*** Opening Record set ***
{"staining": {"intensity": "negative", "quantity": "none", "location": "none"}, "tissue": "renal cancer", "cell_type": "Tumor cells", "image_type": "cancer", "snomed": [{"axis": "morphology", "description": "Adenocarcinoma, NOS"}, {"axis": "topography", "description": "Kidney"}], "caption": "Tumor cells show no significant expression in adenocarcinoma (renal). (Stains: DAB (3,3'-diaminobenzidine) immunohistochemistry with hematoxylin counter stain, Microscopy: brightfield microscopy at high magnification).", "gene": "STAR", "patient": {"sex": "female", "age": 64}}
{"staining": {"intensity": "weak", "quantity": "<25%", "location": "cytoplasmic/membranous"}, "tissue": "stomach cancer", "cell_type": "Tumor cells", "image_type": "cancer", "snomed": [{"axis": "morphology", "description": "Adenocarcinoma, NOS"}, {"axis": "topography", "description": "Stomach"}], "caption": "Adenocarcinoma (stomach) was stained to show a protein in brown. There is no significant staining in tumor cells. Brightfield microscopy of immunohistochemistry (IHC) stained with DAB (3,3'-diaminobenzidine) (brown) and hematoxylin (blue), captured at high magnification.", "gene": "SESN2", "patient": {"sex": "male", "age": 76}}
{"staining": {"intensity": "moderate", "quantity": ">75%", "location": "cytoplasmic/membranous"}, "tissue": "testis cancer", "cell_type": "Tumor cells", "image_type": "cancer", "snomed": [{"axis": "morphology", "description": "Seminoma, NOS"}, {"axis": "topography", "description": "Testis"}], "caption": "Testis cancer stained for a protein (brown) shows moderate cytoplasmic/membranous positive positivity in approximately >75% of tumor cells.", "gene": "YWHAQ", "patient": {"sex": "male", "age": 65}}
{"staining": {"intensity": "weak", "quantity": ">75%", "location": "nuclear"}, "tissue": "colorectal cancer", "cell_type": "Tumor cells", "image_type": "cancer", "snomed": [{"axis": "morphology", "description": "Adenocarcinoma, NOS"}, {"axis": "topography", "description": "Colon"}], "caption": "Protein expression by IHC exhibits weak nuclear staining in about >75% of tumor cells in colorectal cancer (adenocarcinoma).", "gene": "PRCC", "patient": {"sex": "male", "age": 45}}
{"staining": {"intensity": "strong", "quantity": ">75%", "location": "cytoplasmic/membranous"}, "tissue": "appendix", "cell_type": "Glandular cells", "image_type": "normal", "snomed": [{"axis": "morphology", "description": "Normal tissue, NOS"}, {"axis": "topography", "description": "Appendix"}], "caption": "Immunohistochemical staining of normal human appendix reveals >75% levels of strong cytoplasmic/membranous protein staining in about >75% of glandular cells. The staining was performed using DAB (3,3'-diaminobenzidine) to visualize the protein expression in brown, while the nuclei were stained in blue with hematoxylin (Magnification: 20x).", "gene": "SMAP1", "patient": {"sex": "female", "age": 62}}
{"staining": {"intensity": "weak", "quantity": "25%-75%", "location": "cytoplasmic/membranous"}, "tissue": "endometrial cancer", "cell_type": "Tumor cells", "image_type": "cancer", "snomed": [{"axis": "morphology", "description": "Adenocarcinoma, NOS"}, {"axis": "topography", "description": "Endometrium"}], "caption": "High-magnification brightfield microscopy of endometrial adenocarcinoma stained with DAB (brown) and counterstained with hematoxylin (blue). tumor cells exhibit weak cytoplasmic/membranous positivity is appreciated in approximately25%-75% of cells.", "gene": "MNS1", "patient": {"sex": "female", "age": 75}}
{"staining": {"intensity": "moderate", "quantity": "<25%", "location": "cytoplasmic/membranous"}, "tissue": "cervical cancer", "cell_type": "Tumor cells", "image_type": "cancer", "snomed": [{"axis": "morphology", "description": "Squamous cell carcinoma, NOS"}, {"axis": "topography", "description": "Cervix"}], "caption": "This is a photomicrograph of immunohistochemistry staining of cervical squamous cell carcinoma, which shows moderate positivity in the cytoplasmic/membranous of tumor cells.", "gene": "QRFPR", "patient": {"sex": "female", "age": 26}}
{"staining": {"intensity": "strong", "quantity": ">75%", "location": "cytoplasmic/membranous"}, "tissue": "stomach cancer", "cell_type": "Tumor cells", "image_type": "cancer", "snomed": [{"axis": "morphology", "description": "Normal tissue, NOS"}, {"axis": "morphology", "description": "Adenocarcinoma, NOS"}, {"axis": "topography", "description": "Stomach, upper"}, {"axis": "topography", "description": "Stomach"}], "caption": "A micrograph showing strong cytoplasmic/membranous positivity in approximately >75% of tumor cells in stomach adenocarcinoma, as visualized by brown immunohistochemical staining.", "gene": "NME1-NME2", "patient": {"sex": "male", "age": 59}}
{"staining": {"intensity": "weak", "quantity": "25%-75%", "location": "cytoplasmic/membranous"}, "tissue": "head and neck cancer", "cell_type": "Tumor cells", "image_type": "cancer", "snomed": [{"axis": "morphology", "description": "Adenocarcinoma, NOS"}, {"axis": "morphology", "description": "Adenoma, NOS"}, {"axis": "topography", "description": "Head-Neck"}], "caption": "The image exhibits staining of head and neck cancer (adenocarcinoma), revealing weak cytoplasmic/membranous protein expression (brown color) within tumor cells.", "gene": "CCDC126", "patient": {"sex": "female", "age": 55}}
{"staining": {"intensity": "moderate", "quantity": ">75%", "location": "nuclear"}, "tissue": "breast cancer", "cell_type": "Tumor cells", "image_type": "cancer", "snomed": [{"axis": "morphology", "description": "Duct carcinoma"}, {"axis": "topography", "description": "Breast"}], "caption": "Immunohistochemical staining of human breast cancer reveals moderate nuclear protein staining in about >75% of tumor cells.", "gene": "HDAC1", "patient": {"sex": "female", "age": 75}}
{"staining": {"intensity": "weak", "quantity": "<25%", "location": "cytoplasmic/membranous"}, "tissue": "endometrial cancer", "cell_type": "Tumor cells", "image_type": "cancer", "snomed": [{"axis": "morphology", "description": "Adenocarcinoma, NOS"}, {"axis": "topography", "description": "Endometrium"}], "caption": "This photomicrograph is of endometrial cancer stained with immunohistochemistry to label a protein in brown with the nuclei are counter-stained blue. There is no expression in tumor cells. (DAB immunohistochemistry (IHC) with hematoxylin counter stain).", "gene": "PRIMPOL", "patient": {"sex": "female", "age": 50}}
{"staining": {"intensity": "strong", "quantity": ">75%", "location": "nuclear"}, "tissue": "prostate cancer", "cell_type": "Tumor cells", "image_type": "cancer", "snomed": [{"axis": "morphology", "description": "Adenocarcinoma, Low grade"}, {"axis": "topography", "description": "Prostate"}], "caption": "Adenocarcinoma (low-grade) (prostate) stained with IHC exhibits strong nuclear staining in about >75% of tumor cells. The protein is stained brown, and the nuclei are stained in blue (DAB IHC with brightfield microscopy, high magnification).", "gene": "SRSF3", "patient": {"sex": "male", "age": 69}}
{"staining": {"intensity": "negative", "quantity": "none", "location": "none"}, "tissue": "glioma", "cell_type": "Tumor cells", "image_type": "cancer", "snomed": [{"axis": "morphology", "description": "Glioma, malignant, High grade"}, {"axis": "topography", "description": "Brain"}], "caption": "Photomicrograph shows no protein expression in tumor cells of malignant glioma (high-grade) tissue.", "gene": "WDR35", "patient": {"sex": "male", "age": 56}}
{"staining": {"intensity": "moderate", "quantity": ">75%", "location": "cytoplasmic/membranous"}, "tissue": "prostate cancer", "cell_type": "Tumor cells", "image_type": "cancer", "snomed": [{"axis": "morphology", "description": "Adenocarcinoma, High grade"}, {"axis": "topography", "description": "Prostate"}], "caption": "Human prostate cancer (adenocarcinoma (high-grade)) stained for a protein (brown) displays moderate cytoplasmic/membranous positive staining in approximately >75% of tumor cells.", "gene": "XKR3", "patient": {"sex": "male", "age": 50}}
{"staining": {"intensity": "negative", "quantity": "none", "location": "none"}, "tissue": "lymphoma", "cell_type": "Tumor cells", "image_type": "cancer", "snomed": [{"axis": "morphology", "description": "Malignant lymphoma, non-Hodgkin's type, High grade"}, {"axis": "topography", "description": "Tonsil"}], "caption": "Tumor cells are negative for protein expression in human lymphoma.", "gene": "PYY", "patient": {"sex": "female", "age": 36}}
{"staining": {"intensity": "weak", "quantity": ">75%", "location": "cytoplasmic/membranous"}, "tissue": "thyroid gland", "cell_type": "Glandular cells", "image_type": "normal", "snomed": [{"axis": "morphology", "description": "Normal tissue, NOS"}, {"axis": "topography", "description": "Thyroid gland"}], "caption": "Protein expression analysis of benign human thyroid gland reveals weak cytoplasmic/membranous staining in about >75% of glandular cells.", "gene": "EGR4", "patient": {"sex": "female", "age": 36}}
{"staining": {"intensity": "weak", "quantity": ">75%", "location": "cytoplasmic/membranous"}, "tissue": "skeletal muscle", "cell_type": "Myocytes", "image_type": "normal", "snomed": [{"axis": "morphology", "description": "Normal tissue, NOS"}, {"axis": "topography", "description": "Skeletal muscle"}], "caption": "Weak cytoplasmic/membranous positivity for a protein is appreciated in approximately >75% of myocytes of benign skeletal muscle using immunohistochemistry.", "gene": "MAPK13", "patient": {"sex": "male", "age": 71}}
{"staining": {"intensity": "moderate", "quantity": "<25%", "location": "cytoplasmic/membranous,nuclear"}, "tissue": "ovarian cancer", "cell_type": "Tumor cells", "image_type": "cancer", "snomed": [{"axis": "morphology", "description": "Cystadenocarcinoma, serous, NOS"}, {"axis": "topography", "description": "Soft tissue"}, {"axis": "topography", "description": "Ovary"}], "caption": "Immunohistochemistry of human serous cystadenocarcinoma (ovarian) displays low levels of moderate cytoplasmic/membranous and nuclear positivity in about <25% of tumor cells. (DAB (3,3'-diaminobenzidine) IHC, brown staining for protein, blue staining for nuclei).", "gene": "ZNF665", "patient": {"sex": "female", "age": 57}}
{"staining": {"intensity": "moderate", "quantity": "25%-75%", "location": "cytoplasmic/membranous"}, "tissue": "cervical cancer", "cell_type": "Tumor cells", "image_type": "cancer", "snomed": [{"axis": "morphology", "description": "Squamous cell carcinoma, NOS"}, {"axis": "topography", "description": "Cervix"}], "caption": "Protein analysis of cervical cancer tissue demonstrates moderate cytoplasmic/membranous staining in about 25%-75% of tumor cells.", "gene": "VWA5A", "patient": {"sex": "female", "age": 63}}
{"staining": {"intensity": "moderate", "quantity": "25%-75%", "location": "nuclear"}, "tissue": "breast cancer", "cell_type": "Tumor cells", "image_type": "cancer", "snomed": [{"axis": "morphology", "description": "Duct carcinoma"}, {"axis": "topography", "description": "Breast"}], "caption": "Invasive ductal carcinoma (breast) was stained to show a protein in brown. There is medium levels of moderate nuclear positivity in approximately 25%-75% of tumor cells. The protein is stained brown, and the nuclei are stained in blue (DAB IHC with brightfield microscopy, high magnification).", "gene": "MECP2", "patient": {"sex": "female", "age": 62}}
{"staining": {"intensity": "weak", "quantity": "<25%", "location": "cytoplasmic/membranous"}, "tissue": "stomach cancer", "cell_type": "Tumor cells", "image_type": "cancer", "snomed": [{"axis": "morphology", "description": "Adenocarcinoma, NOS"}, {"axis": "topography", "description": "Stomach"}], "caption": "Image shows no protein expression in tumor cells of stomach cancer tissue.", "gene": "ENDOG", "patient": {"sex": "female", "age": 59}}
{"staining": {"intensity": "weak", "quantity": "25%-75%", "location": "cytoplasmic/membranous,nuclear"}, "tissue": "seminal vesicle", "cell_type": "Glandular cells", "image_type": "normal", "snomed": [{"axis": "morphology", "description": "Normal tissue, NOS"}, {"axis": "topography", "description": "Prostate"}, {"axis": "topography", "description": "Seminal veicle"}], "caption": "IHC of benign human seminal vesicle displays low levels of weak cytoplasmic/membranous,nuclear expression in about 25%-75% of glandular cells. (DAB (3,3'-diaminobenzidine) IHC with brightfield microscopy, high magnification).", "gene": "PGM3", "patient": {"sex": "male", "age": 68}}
*** Closing Record set ***
# Problem to work on:
From the records above, print only the lines between the one holding "staining of normal" and the one holding "microscopy of endometrial", inclusive, exactly as they stand.

# Reply to the task:
{"staining": {"intensity": "strong", "quantity": ">75%", "location": "cytoplasmic/membranous"}, "tissue": "appendix", "cell_type": "Glandular cells", "image_type": "normal", "snomed": [{"axis": "morphology", "description": "Normal tissue, NOS"}, {"axis": "topography", "description": "Appendix"}], "caption": "Immunohistochemical staining of normal human appendix reveals >75% levels of strong cytoplasmic/membranous protein staining in about >75% of glandular cells. The staining was performed using DAB (3,3'-diaminobenzidine) to visualize the protein expression in brown, while the nuclei were stained in blue with hematoxylin (Magnification: 20x).", "gene": "SMAP1", "patient": {"sex": "female", "age": 62}}
{"staining": {"intensity": "weak", "quantity": "25%-75%", "location": "cytoplasmic/membranous"}, "tissue": "endometrial cancer", "cell_type": "Tumor cells", "image_type": "cancer", "snomed": [{"axis": "morphology", "description": "Adenocarcinoma, NOS"}, {"axis": "topography", "description": "Endometrium"}], "caption": "High-magnification brightfield microscopy of endometrial adenocarcinoma stained with DAB (brown) and counterstained with hematoxylin (blue). tumor cells exhibit weak cytoplasmic/membranous positivity is appreciated in approximately25%-75% of cells.", "gene": "MNS1", "patient": {"sex": "female", "age": 75}}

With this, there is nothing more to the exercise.